The 49ers secondary expects to finish the season as one of the best passing defenses in the NFL. But to be the best, they've got to stop the best.

The unit gets that opportunity this Sunday when they travel to play New Orleans, a team that just so happens to boast the NFL's top rated passing offense.

"We know they are ranked number one so the secondary has our work cut out for us this week," said safety Dashon Goldson. "You have to beat the best to be the best and that's our goal – to be the best secondary in the NFL. We come out here every day and work hard to get there so that no matter who we face, we can dominate."

The 49ers have already faced three top quarterbacks this season in Kurt Warner, Matt Hasselbeck and Jon Kitna, and managed to hold all three to under 200 passing yards. But, this weekend they'll get a dose the NFL's leading passer in quarterback Drew Brees, whose 400-plus passing yard day against the Broncos last week helped move him to the top of the charts.

Veteran cornerback Walt Harris – the most tenured player on the 49ers defense - has a great deal of respect for the Saints veteran passer.

* [SUPPLIED INFORMATION]
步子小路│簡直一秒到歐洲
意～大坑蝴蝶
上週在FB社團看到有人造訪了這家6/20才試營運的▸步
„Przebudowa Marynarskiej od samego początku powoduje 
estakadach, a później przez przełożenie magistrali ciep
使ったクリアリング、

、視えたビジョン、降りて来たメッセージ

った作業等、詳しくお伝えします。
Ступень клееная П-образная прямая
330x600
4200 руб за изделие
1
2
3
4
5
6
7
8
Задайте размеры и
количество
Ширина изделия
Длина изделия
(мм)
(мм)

* [INSTRUCTIONS]
[1] List every player named in the article about the 49ers secondary.
[2] Give back the rows word for word, keeping every line in its original order.

* [OUTPUTS IN ORDER]
[1] Dashon Goldson, Kurt Warner, Matt Hasselbeck, Jon Kitna, Drew Brees, Walt Harris

[2]
步子小路│簡直一秒到歐洲
意～大坑蝴蝶
上週在FB社團看到有人造訪了這家6/20才試營運的▸步
„Przebudowa Marynarskiej od samego początku powoduje 
estakadach, a później przez przełożenie magistrali ciep
使ったクリアリング、

、視えたビジョン、降りて来たメッセージ

った作業等、詳しくお伝えします。
Ступень клееная П-образная прямая
330x600
4200 руб за изделие
1
2
3
4
5
6
7
8
Задайте размеры и
количество
Ширина изделия
Длина изделия
(мм)
(мм)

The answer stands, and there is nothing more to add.